(THE RECORDS begins)

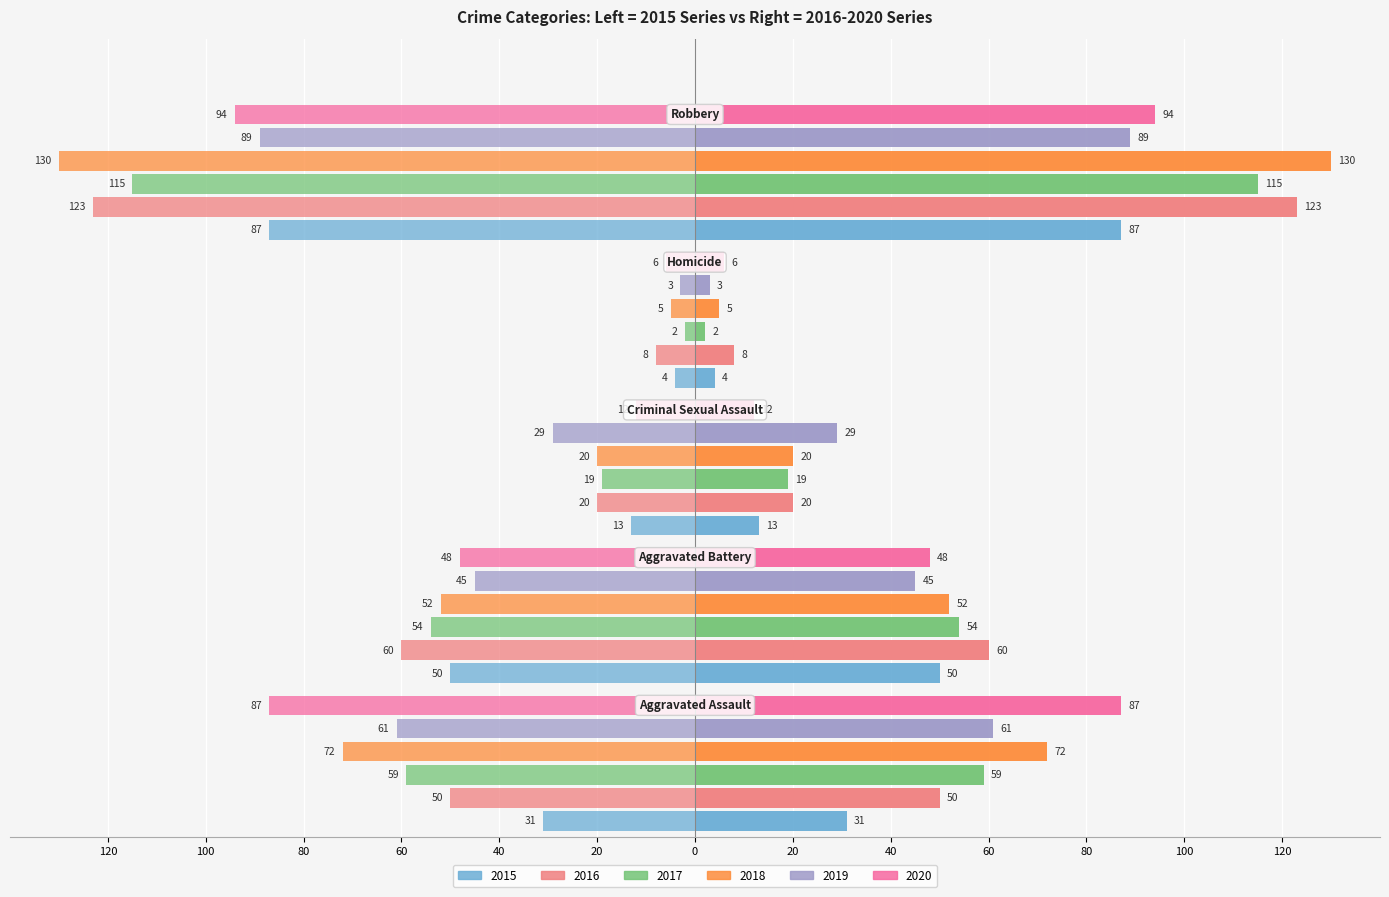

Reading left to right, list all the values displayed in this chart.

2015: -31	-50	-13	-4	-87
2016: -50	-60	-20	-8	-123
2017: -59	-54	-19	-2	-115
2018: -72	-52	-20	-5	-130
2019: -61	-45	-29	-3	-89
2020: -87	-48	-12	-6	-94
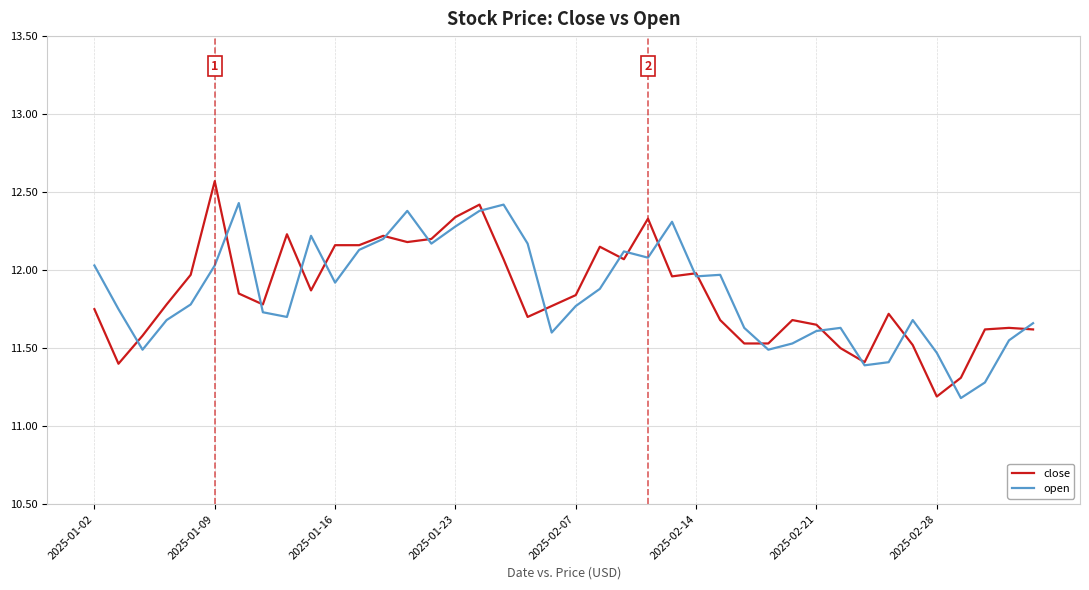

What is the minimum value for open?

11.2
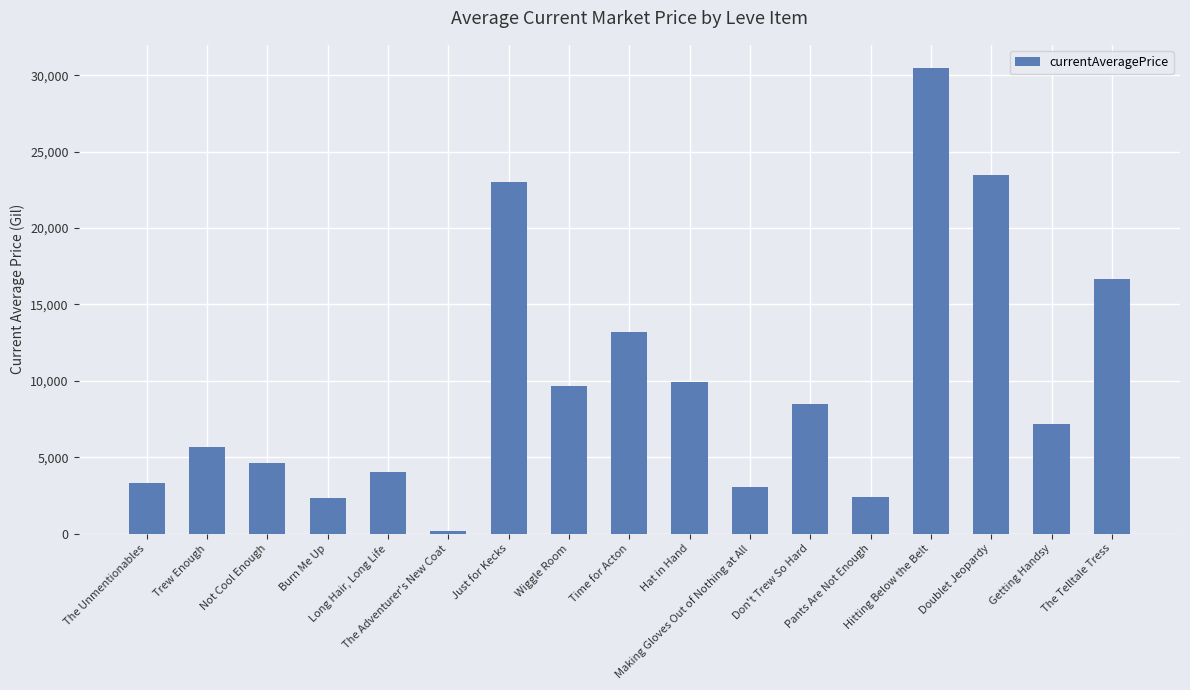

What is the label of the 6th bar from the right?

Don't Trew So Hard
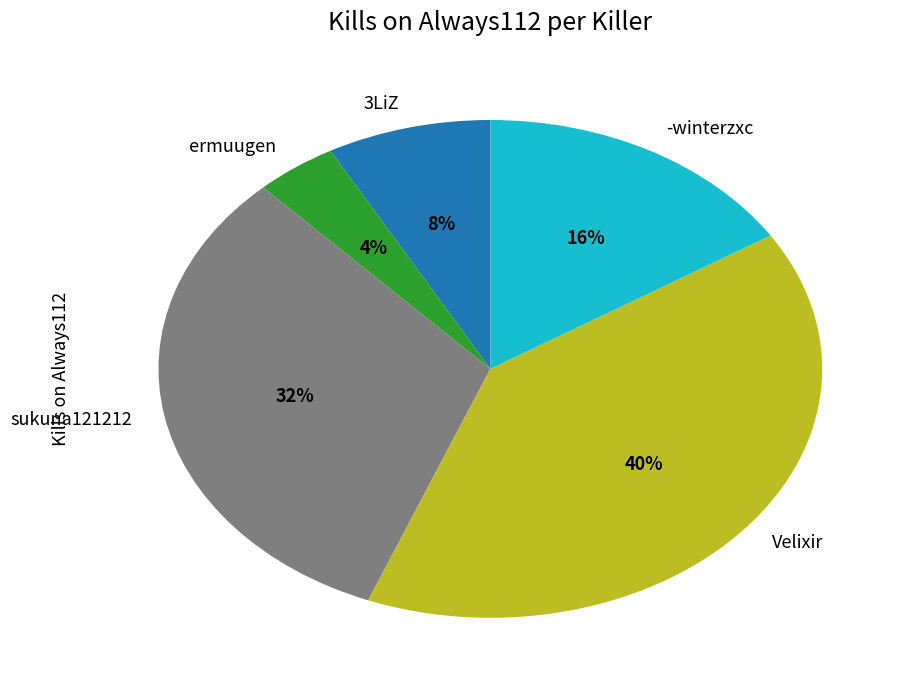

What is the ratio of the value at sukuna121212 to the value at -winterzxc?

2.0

(THE RECORDS ends)

*AIM OF THE EXERCISE*. Please output every line of the rows above as a JSON list of strings, one string per line, without blank lines and without the picture lines.

*RESULT OF THIS TASK*.
[
  "Reading left to right, list all the values displayed in this chart.",
  "2015: -31\t-50\t-13\t-4\t-87",
  "2016: -50\t-60\t-20\t-8\t-123",
  "2017: -59\t-54\t-19\t-2\t-115",
  "2018: -72\t-52\t-20\t-5\t-130",
  "2019: -61\t-45\t-29\t-3\t-89",
  "2020: -87\t-48\t-12\t-6\t-94",
  "What is the minimum value for open?",
  "11.2",
  "What is the label of the 6th bar from the right?",
  "Don't Trew So Hard",
  "What is the ratio of the value at sukuna121212 to the value at -winterzxc?",
  "2.0"
]